**PROBLEM REQUIREMENTS:** Wherever the word "Composite" appears in the entries, copy the whole line.

(Data excerpts)
Start of Block
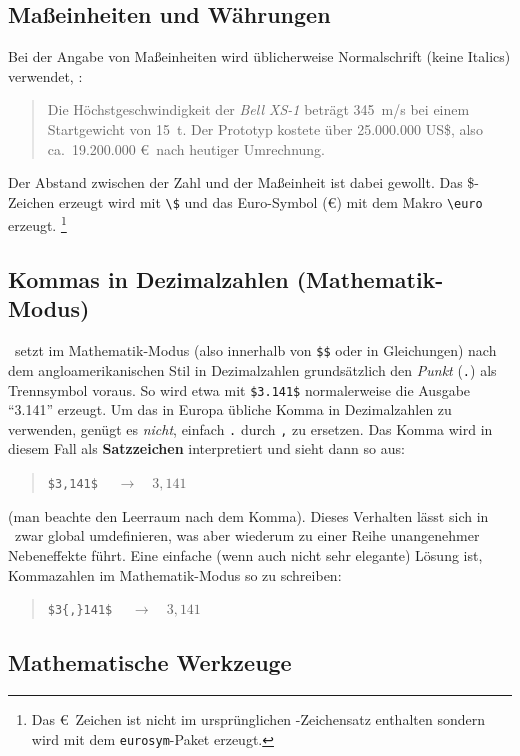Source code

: \subsection{Maßeinheiten und Währungen}

Bei der Angabe von Maßeinheiten wird üblicherweise Normalschrift
(keine Italics) verwendet, \zB:
\begin{quote}
Die Höchstgeschwindigkeit der \textit{Bell XS-1} beträgt 345~m/s
bei einem Startgewicht von 15~t. 
Der Prototyp kostete über 25.000.000 US\$, also ca.\ 19.200.000 \euro\ nach heutiger Umrechnung.
\end{quote}
Der Abstand zwischen der Zahl und der Maßeinheit ist dabei
gewollt.
Das \$-Zeichen erzeugt wird mit \verb!\$! und
das Euro-Symbol (\euro) mit dem Makro \verb!\euro! erzeugt.%
\footnote{Das \euro\ Zeichen ist nicht im ursprünglichen \latex-Zeichensatz enthalten
sondern wird mit dem \texttt{eurosym}-Paket erzeugt.}


\subsection{Kommas in Dezimalzahlen (Mathematik-Modus)}

\latex\ setzt im Mathematik-Modus (also innerhalb von \verb!$$! oder in Gleichungen) nach dem angloamerikanischen Stil in Dezimalzahlen grundsätzlich den \emph{Punkt} (\verb!.!) als Trennsymbol voraus. So wird etwa mit \verb!$3.141$! normalerweise die Ausgabe "`3.141"' erzeugt. Um das in Europa übliche Komma in Dezimalzahlen zu verwenden, genügt es \emph{nicht}, einfach \verb!.! durch \verb!,! zu ersetzen. Das Komma wird in diesem Fall
als \textbf{Satzzeichen} interpretiert und sieht dann so aus:
\begin{quote}
\verb!$3,141$!	$\quad \rightarrow \quad 3,141$ 
\end{quote}
(man beachte den Leerraum nach dem Komma). Dieses Verhalten lässt sich in \latex\ zwar global umdefinieren, was aber wiederum zu einer Reihe unangenehmer Nebeneffekte führt. Eine einfache (wenn auch nicht sehr elegante) Lösung ist, Kommazahlen im Mathematik-Modus so zu schreiben:
\begin{quote}
\verb!$3{,}141$!	$\quad \rightarrow \quad 3{,}141$
\end{quote}



\subsection{Mathematische Werkzeuge}


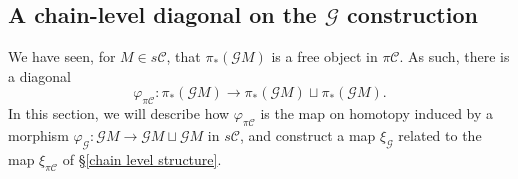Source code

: \documentclass[11pt]{amsart} \renewcommand{\baselinestretch}{1.2}
\theoremstyle{plain}
\theoremstyle{definition}
\let\phi\varphi
\renewcommand{\to}{\longrightarrow}
\newcommand{\scrG}{\mathscr{G}}
\newcommand{\calc}{\mathcal{C}}
\newcommand{\BSW}{{\scrG}}
\newcommand{\PA}[1]{\pi#1}
\begin{document}
\begin{Composite functor spectral sequences}
\subsection{A chain-level diagonal on the $\BSW $ construction}
\label{Subsection: Chain level diagonal}
We have seen, for $M\in s\calc$, that $\pi_*(\BSW M)$ is a free object in $\PA{\calc}$. As such, there is a diagonal
\[\phi_{\PA{\calc}}:\pi_*(\BSW M)\to \pi_*(\BSW M)\sqcup \pi_*(\BSW M).\]
In this section, we will describe how $\phi_{\PA{\calc}}$ is the map on homotopy induced by a morphism $\phi_\BSW :\BSW M\to \BSW M\sqcup \BSW M$ in $s\calc$, and construct a map $\xi_{\BSW}$ related to the map $\xi_{\PA{\calc}}$ of \S\ref{chain level structure}. %


\end{Composite functor spectral sequences}
\end{document}
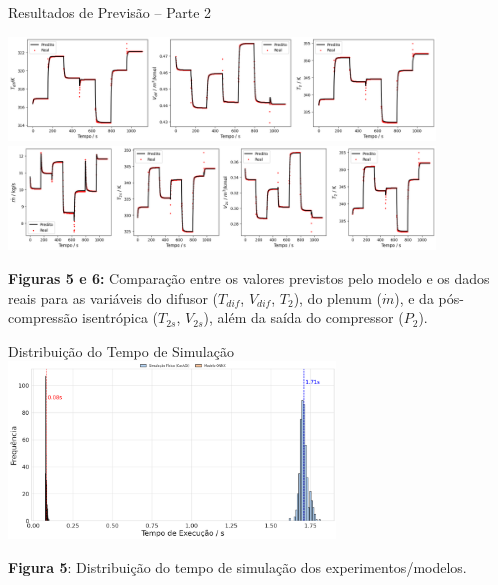 \begin{frame}{Resultados de Previsão – Parte 2}
\scriptsize

\begin{center}
    \includegraphics[width=0.85\textwidth]{figures/dados3.png} 
    \includegraphics[width=0.85\textwidth]{figures/dados4.png}
\end{center}



{\centering
\tiny
\textbf{Figuras 5 e 6:} Comparação entre os valores previstos pelo modelo e os dados reais para as variáveis do difusor ($T_{dif}$, $V_{dif}$, $T_2$), do plenum ($\dot{m}$), e da pós-compressão isentrópica ($T_{2s}$, $V_{2s}$), além da saída do compressor ($P_2$).
}

\end{frame}



\begin{frame}{Distribuição do Tempo de Simulação}
\centering
\includegraphics[width=0.65\textwidth]{figures/hist.png}

\vspace{0.3cm}
{\scriptsize \textbf{Figura 5}: Distribuição do tempo de simulação dos experimentos/modelos.}
\end{frame}




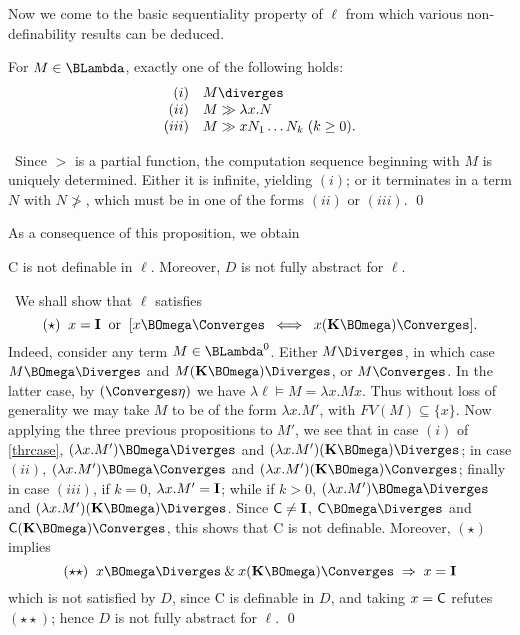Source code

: Now we come to the basic sequentiality property of $\ell$ from which various non-definability results can be deduced.

\begin{proposition} 
\label{thrcase}
For $M \in \BLambda$, exactly one of the following holds:
\[ \begin{array}{rl}
(i) & M \diverges \\
(ii) & M \gg \lambda x . N \\
(iii) & M \gg x N_{1} \ldots N_{k} \; (k \geq 0 ) .
\end{array} \]
\end{proposition}

\proof\ Since $>$ is a partial function, the computation sequence beginning with $M$ is uniquely determined. Either it is infinite, yielding $(i)$; or it terminates in a term $N$ with $ N \not>$, which must be in one of the forms $(ii)$ or $(iii)$. \qed

As a consequence of this proposition, we obtain

\begin{theorem}
\label{Cundef}
{\sf C} is not definable in $\ell$. Moreover, $D$ is not fully abstract for $\ell$.
\end{theorem}

\proof\ We shall show that $\ell$ satisfies
\[ (\star ) \;\; x = {\bf I} \;\; \mbox{or} \;\; [x \BOmega \Converges \;\; \Longleftrightarrow \;\; x ({\bf K} \BOmega ) \Converges ] . \]
Indeed, consider any term $M \in {\BLambda}^{0}$. 
Either $M \Diverges$, in which case $M \BOmega \Diverges $ and $M ( {\bf K} \BOmega ) \Diverges $, or $M \Converges$. 
In the latter case, by $(\Converges \eta )$ we have $\lambda \ell \models M = \lambda x . M x$. 
Thus without loss of generality we may take $M$ to be of the form $\lambda x . M'$, with $FV(M) \subseteq \{ x \}$. 
Now applying the three previous propositions to $M'$, we see that in case $(i)$ of \ref{thrcase}, $(\lambda x . M' ) \BOmega \Diverges$ and 
$(\lambda x . M' ) ({\bf K} \BOmega ) \Diverges$; 
in case $(ii)$, $(\lambda x . M' ) \BOmega \Converges$ and $(\lambda x . M' ) ({\bf K} \BOmega ) \Converges$; 
finally in case $(iii)$, if $k = 0$, $\lambda x . M' = {\bf I}$; 
while if $k > 0$, $(\lambda x . M' ) \BOmega \Diverges$ and $(\lambda x . M' ) ({\bf K} \BOmega ) \Diverges$. 
Since ${\sf C} \not= {\bf I}$, ${\sf C} \BOmega \Diverges$ and ${\sf C} ( {\bf K} \BOmega ) \Converges$, this shows that {\sf C} is not definable. 
Moreover, $(\star )$ implies
\[ (\star \star ) \;\;  x \BOmega \Diverges \: \& \: x ( {\bf K} \BOmega ) \Converges \; \Rightarrow \; x = {\bf I} \]
which is not satisfied by $D$, since {\sf C} is definable in $D$, and taking $x = {\sf C}$ refutes $(\star \star )$; hence $D$ is not fully abstract for $\ell$. \qed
End of Block
**FINISHED TASK:**
\begin{Composite functor spectral sequences}
\end{Composite functor spectral sequences}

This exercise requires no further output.